O ministro Gilmar Mendes, do Supremo Tribunal Federal, manteve a condenação do policial militar Ítalo José de Souza Santos a 22 anos de prisão por homicídio qualificado em Mato Grosso. A decisão, assinada no último dia 8 de abril, encerra a tentativa da defesa de reverter o resultado do julgamento.
O crime ocorreu em 2012, em um bar localizado na Rua Primeiro de Março, em Cuiabá. Na ocasião, Ítalo, acompanhado de outro homem, chegou ao local em uma motocicleta, desceu, retirou o capacete e efetuou disparos contra a vítima, Rodrigo Gonçalves da Silva, que morreu no local.

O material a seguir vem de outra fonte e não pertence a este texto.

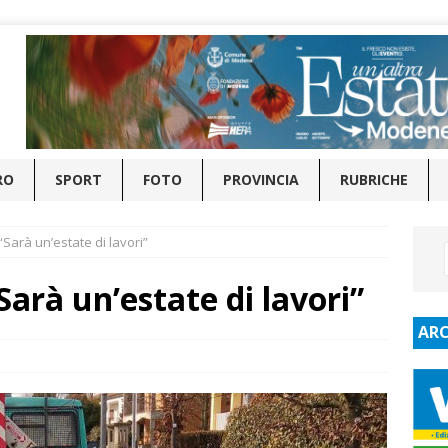
RO
SPORT
FOTO
PROVINCIA
RUBRICHE
Sarà un’estate di lavori”
arà un’estate di lavori”
ARC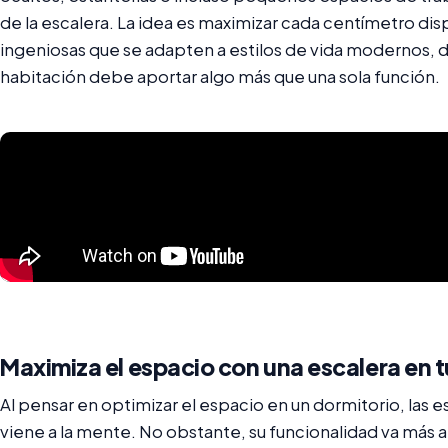
de la escalera. La idea es maximizar cada centímetro dis
ingeniosas que se adapten a estilos de vida modernos,
habitación debe aportar algo más que una sola función.
Maximiza el espacio con una escalera en t
Al pensar en optimizar el espacio en un dormitorio, las e
viene a la mente. No obstante, su funcionalidad va más a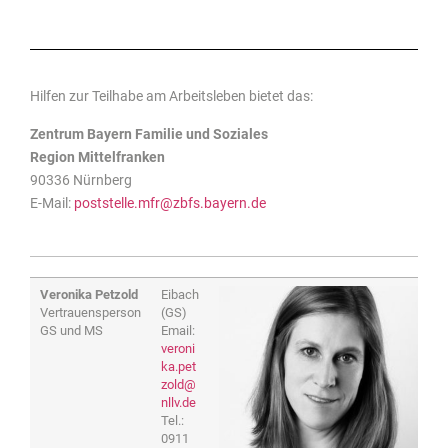
Hilfen zur Teilhabe am Arbeitsleben bietet das:
Zentrum Bayern Familie und Soziales
Region Mittelfranken
90336 Nürnberg
E-Mail:
poststelle.mfr@zbfs.bayern.de
Veronika Petzold
Eibach
Vertrauensperson
(GS)
GS und MS
Email:
veroni
ka.pet
zold@
nllv.de
Tel.:
0911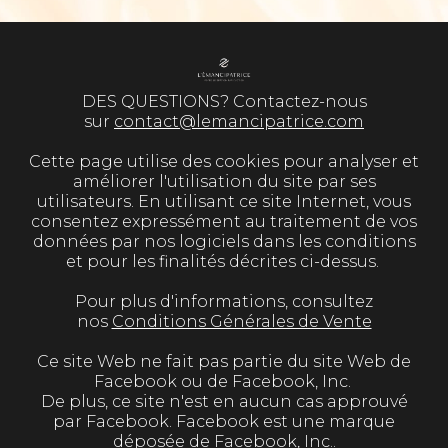
DES QUESTIONS? Contactez-nous
sur
contact@lemancipatrice.com
Cette page utilise des cookies pour analyser et
améliorer l'utilisation du site par ses
utilisateurs. En utilisant ce site Internet, vous
consentez expressément au traitement de vos
données par nos logiciels dans les conditions
et pour les finalités décrites ci-dessus.
Pour plus d'informations, consultez
nos
Conditions Générales de Vente
Ce site Web ne fait pas partie du site Web de
Facebook ou de Facebook, Inc.
De plus, ce site n'est en aucun cas approuvé
par Facebook. Facebook est une marque
déposée de Facebook, Inc..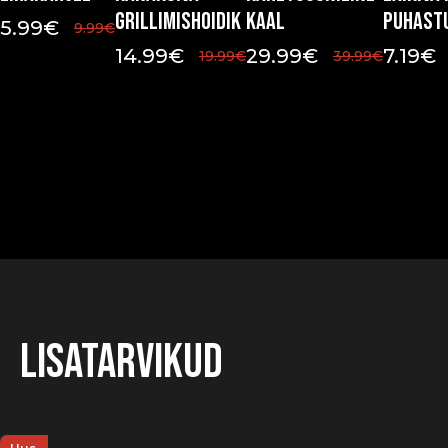
grillimishoidik
kaal
puhast
5.99
€
9.99
€
14.99
€
29.99
€
7.19
€
19.99
€
39.99
€
Lisatarvikud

A condenação foi definida pelo Tribunal do Júri e posteriormente mantida pelo Tribunal de Justiça de Mato Grosso, que rejeitou os argumentos da defesa. Entre as teses apresentadas estavam supostas falhas processuais e a alegação de que a decisão dos jurados seria contrária às provas.
Ao analisar o recurso no STF, Gilmar Mendes destacou que não é possível reexaminar fatos e provas em instância superior, conforme estabelece a Súmula 279 da Corte. Segundo o ministro, acolher os pedidos da defesa exigiria justamente esse tipo de reavaliação, o que é vedado.
Ele também apontou que não houve violação direta à Constituição, classificando as alegações como questões “reflexas”, ou seja, ligadas à interpretação de leis infraconstitucionais — o que impede a análise pelo Supremo.
A decisão reforça o entendimento de que o veredito do Tribunal do Júri deve ser preservado quando sustentado por provas, mesmo diante de versões divergentes apresentadas ao longo do processo. No caso, o crime foi considerado qualificado por motivo torpe e pelo recurso que dificultou a defesa da vítima.
Além da pena de prisão em regime fechado, a sentença também determinou a perda do cargo de policial militar. Com a negativa de seguimento no STF, a condenação se mantém integralmente válida.